The Austrian newspaper “Der Standard” published an article about Katharina in their research section. In the article, Katharina also talks about P3F as one of her exciting research projects.
Yesterday, we visited the netidee spring talk to present the progress of our project. The subsequent discussion was very fruitful and our brand-new privacy T-shirt collection received a lot of attention.
(photo credits: netidee)
We are happy to announce that we received a follow-up funding to port the P3F framework to Google Glass!! We are so excited to play around with Google Glass and to the upcoming challences that this new technology implies!
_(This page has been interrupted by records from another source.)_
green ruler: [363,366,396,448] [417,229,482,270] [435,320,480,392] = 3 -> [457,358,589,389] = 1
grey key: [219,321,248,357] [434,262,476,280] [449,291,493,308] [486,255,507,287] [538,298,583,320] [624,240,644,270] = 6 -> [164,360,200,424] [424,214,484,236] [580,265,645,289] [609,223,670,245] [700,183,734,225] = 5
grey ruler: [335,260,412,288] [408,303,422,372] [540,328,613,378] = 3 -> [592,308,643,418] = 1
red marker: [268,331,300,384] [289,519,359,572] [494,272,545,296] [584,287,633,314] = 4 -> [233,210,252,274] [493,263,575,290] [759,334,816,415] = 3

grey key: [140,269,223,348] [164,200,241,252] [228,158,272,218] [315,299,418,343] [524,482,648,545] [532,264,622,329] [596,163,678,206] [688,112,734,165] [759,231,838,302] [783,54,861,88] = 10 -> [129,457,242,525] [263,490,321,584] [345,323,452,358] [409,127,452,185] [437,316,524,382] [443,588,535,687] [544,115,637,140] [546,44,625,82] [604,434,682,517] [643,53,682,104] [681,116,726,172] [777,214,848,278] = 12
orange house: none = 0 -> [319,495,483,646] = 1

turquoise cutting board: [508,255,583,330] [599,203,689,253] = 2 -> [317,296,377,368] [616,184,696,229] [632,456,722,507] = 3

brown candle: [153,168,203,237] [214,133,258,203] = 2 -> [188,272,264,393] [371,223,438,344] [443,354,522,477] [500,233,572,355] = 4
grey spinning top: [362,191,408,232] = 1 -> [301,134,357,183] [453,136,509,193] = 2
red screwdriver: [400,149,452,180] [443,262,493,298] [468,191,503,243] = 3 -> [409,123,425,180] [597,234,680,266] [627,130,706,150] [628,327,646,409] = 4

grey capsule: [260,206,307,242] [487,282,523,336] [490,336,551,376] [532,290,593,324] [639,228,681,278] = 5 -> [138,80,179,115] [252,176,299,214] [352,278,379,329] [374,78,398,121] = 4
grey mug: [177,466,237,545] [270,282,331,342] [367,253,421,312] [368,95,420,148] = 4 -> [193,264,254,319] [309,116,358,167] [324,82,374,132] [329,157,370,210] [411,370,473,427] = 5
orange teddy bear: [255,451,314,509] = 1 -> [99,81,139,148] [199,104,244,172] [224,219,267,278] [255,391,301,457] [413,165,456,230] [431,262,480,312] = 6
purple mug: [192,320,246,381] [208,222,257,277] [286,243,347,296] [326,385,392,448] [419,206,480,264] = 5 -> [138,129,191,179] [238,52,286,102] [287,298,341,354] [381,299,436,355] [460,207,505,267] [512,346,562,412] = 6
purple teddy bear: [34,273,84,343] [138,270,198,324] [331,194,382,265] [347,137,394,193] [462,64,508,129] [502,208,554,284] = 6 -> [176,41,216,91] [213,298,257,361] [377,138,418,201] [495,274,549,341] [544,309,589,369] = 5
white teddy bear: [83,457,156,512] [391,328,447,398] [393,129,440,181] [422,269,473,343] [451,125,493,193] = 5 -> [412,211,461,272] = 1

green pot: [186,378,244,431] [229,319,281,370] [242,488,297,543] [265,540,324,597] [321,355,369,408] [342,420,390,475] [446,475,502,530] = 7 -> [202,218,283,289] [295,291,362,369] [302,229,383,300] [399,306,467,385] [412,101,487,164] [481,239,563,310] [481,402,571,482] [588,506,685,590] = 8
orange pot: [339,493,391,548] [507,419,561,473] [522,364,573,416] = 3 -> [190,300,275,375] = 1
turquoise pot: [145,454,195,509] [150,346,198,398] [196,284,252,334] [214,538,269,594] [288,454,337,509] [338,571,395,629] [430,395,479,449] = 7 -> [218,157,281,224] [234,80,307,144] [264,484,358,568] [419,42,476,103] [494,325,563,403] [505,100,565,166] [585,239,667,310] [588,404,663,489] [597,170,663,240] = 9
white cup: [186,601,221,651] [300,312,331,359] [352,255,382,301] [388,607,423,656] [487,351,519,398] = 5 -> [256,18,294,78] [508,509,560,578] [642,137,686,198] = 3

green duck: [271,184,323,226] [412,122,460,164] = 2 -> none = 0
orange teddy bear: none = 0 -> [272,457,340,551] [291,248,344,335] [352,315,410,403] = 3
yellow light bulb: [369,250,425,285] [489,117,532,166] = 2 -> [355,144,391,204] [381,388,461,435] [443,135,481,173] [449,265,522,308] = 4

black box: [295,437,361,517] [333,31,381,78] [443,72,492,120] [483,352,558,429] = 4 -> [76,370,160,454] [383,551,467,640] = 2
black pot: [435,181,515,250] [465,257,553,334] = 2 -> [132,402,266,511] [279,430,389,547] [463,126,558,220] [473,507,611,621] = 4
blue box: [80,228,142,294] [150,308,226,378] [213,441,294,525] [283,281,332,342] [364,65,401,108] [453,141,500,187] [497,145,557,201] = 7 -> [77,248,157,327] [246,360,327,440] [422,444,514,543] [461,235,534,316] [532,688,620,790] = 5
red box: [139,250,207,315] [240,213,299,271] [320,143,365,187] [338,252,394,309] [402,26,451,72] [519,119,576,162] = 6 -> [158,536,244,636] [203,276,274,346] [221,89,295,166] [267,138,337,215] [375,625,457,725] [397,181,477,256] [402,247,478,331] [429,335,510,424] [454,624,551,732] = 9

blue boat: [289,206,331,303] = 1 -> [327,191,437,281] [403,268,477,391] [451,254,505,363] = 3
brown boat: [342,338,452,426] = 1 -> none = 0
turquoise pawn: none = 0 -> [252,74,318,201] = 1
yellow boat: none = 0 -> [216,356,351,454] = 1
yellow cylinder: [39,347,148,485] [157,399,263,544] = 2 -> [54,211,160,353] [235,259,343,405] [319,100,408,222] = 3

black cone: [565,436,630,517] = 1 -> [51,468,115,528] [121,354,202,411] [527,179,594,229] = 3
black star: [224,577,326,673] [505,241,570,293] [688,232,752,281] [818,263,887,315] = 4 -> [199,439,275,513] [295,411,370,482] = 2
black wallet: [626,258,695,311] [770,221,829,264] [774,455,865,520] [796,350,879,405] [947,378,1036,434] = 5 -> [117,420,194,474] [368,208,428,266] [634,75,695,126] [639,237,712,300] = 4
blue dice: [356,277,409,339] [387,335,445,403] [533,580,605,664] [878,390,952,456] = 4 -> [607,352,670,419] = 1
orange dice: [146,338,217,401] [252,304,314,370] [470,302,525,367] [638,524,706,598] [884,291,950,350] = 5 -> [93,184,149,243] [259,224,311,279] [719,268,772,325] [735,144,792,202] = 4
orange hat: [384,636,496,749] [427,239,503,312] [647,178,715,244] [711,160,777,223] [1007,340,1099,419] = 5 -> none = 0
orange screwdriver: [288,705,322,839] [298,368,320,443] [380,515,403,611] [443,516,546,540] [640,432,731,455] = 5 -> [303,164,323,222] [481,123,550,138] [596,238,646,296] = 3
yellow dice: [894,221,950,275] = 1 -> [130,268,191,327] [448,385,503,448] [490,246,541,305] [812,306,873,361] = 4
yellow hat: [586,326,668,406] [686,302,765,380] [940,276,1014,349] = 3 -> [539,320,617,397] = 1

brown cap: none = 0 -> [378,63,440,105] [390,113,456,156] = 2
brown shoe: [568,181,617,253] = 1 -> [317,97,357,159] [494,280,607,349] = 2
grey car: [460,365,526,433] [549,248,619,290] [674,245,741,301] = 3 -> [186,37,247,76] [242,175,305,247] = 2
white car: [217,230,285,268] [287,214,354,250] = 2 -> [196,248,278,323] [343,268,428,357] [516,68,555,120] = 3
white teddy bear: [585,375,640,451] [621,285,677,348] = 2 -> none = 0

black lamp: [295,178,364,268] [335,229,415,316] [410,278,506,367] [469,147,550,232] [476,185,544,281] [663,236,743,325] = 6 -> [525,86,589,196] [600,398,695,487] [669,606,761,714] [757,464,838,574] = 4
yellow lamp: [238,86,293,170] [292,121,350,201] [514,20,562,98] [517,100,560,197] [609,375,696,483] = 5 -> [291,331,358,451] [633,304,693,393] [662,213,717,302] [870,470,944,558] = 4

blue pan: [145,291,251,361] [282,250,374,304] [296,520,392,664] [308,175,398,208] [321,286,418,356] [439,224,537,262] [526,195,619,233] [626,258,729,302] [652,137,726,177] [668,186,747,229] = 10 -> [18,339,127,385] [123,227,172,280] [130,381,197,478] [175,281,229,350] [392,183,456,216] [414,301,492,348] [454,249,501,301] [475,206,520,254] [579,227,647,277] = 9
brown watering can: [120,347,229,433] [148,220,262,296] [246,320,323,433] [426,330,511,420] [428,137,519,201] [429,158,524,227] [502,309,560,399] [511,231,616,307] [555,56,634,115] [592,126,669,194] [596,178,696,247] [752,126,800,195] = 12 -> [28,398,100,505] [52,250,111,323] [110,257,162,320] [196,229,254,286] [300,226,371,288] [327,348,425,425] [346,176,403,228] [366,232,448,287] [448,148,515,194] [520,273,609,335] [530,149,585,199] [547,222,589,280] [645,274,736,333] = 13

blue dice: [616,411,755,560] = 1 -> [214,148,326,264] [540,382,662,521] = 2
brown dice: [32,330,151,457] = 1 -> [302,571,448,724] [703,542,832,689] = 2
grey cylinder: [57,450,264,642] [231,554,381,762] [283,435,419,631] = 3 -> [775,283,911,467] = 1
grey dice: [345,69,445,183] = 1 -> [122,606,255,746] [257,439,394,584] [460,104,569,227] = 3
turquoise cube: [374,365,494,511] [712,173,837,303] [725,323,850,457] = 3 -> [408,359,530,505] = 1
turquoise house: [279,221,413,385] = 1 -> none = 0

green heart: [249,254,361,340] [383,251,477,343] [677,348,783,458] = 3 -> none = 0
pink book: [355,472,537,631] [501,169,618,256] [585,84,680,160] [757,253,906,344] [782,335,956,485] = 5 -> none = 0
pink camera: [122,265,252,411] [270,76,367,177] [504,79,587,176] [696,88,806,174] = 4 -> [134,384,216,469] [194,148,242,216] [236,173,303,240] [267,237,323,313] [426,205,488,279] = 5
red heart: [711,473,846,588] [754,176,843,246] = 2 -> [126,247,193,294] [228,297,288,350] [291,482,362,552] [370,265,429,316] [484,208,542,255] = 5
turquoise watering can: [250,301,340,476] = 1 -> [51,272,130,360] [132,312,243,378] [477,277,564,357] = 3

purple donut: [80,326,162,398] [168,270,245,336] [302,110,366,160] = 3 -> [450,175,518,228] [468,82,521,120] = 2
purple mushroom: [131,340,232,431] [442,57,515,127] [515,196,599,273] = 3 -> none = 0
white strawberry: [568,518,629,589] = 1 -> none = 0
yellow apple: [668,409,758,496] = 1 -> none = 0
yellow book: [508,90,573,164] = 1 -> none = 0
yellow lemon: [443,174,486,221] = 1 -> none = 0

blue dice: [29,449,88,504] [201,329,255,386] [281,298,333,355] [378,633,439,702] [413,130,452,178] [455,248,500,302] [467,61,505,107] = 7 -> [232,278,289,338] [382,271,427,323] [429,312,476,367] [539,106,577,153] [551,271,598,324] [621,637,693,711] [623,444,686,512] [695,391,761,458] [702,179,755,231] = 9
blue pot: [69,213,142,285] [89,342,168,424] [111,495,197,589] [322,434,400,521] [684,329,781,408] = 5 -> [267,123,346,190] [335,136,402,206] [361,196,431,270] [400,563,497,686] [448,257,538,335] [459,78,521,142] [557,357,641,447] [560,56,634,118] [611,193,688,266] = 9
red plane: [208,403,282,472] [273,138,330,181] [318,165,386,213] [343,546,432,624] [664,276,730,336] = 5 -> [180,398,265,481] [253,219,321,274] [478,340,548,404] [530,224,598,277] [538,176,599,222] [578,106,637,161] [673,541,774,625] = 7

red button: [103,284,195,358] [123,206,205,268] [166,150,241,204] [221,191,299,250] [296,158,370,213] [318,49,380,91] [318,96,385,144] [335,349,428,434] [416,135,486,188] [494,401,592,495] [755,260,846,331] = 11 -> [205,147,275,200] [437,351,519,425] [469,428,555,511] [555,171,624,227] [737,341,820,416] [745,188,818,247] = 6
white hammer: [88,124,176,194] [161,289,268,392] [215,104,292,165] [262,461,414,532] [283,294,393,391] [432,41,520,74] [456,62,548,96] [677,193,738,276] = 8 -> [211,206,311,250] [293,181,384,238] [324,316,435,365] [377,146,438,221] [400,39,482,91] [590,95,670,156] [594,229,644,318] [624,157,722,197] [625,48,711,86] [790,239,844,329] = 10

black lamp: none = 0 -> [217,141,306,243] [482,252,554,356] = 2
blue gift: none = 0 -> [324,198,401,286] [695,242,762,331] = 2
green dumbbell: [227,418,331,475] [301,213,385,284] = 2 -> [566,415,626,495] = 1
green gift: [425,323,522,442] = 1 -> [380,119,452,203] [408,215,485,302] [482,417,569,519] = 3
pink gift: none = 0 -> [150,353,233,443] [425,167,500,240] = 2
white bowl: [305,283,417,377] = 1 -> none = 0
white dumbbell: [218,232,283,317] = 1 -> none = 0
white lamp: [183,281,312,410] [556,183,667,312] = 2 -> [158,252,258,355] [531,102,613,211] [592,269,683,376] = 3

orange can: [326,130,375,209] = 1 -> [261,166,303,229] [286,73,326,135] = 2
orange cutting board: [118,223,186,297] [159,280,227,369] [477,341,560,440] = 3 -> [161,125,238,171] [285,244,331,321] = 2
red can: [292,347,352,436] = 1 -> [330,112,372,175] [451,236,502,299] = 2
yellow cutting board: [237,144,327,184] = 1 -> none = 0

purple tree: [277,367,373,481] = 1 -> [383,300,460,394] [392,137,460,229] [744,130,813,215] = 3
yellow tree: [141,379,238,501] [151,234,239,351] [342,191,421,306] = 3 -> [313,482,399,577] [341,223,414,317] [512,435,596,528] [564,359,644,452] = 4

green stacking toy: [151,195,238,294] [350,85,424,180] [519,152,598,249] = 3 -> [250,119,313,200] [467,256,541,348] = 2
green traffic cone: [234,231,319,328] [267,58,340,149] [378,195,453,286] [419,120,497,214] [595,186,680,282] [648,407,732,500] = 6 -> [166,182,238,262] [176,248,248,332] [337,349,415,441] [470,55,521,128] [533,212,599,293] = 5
As Adrian is still in Tokyo, he unfortunately couldn’t join this picture from the netidee best-of ceremony. Of course we will celebrate as soon as returns 🙂
It’s summer, imagine you are on holidays in Bali. The weather is perfect, the water is clear and the sand not too hot to walk on. You want to enjoy the beach so you put on your red bikini. Now you are standing in the sand, nearby are other tourists having fun. One of them as a camera and makes snapshots of his friends. Unfortunately you are not too far away from them and appear on almost every picture, but you don’t know that. Suddenly you pay attention to the photographer and realize that you may be on some of the pictures he just took. Oh noes! You are in a very uncomfortable situation and too shy to ask the photographer to show you the pictures he just made and maybe erase the ones you don’t like. Luckily you are wearing the red P3F bikini and thanks god, the photographer uses the P3F framework to check his images for privacy policies encoded in the swimwear of the people he just recorded!
His P3F framework is just a prototype version developed in Matlab. Matlab is a great platform to develop things like that – it has cool toolboxes that make image processing easy and fun.
The core components of our Matlab implementation are:
- Preprocessor: pre-processes the image to remove distortions e.g. caused by illumination
- Face Detector: detects faces in the image
- Artefact Detector: detects P3F artefacts on people inside the image
We are currently working on a comprehensive document that describes the components in detail. We are also working on a new, enhanced version that supports more complex patterns. We are also improving face detection and body segmentation to minimize false positives.
A new gadget joined the P3F team. We are finally proud owners of the Google Glass Explorer version. 🙂
Besides playing around and exploring the Glass API, we are currently working on a proposal to apply for a netidee follow-up grant. We would really like to take P3F to the next level and include Glass feature.
Wearable such as Glass are exciting – but preserving bystanders’ privacy is challenging!
Last week, I visited SOUPS (Symposium on Usable Privacy and Security) in Menlo Park, CA, USA at the Facebook HQ. Besides listening to many interesting talks, I had the chance to meet researchers from all over the world to exchange ideas and to spread the word about P3F.
According to a news article by Gizmodo Google has formally announced that it’s opening sales of Google Glass to everyone in the U.S. Even though the price ($1,500) will still detain some potential costumers from buying this promising new device, the permanent video record of humans in public spaces is a potential scenario that we will encounter in the next years. Google Glass therefore has several privacy implications on the people that are recorded by these devices.
This development highlights the need for privacy enhancing techniques that are reliable and easy to use. The P3F framework has the ability to provide such a usable and efficient countermeasure against contiuous video recording and mass surveillance.
After evaluating the algorithms to be used in the P3F framework, we defined the general architecture of our framework and started with the prototype implementation in Matlab.
The overall goal is to modify an input image in a way so all persons on the respective image are presented as defined by their privacy policies. The first step consists of preprocessing (i.e. removal of distortions, calculation of integral/greyscale images, …). After preprocessing the image is segmented. In the P3F framework, image segmentation is performed by a face locator, a person locator and a data locator and decoder to obain a list of persons and tags. From these lists, the privacy policies are deducted and furthermore enforced.